Questa latenza temporale, peraltro frequente per i premi attribuiti dall’Accademia Svedese della Scienza, si presta ad una considerazione forse non peregrina.

Trentacinque anni sono ben poca cosa se collocati nel plurisecolare arco temporale, dacché intendiamo “galileanamente” la scienza, ma sono forse una lunga stagione - che non a caso ci rimanda ai primi anni ottanta, per certi aspetti, un altro mondo in termini di ricerca – se li misuriamo sui ritmi di quella spasmodica ed irrefrenabile attesa di continue ed incalzanti innovazioni tecnologiche, che spesso ci prende la mano ai giorni nostri.

La scienza - soprattutto quella “vera”, in sostanza la ricerca di base, a più forte innovazione “conoscitiva”, non meramente tecnico-applicativa – ha bisogno di una sua stratificazione temporale non indifferente sia per essere costruita che per essere riconosciuta nel suo effettivo valore.

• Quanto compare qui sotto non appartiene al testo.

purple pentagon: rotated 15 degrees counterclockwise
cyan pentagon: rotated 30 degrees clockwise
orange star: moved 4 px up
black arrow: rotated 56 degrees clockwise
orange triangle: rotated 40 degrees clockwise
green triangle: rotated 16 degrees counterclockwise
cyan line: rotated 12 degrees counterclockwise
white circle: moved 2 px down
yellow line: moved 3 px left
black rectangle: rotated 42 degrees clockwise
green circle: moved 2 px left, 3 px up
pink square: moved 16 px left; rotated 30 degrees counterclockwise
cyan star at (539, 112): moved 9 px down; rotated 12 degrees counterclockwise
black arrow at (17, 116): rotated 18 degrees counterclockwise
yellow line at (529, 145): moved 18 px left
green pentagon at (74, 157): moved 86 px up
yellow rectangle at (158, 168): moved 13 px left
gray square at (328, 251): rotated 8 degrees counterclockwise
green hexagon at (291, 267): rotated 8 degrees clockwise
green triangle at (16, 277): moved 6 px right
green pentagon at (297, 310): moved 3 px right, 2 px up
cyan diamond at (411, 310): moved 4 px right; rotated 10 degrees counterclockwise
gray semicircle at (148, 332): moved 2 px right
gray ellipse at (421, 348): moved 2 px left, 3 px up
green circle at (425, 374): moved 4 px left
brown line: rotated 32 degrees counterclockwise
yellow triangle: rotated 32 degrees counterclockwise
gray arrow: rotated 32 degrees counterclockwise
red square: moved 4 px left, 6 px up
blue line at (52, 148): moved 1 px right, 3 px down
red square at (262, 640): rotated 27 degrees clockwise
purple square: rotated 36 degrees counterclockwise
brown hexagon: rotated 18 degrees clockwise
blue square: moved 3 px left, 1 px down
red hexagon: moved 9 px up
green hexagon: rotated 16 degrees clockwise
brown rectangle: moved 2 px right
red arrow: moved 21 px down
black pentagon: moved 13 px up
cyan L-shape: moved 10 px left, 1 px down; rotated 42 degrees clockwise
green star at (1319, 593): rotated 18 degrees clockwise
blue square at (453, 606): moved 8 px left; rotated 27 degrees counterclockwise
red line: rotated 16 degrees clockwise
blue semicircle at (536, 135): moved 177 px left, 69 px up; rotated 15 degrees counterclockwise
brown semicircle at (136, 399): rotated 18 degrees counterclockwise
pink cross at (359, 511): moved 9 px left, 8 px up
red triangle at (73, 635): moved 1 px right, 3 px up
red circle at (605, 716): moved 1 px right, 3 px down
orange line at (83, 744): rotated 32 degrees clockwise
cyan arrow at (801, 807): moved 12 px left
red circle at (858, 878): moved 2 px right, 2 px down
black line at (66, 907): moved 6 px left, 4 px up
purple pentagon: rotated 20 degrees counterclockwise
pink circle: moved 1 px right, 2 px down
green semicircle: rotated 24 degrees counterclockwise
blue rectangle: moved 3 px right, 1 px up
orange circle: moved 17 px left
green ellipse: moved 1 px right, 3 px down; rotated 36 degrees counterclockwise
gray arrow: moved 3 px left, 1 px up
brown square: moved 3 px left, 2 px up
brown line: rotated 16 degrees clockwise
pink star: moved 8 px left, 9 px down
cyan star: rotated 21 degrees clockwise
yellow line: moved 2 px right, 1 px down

Tutto questo senza iperboli, enfasi o clamori mass-mediatici così spesso fuorvianti e perfino controproducenti, quando generano attese sperticate, talvolta oggetto di illusioni e di successive disattese che non fanno bene alla scienza ed, anzi, più spesso di quanto non si creda, producono diffidenza o addirittura timore nei suoi confronti.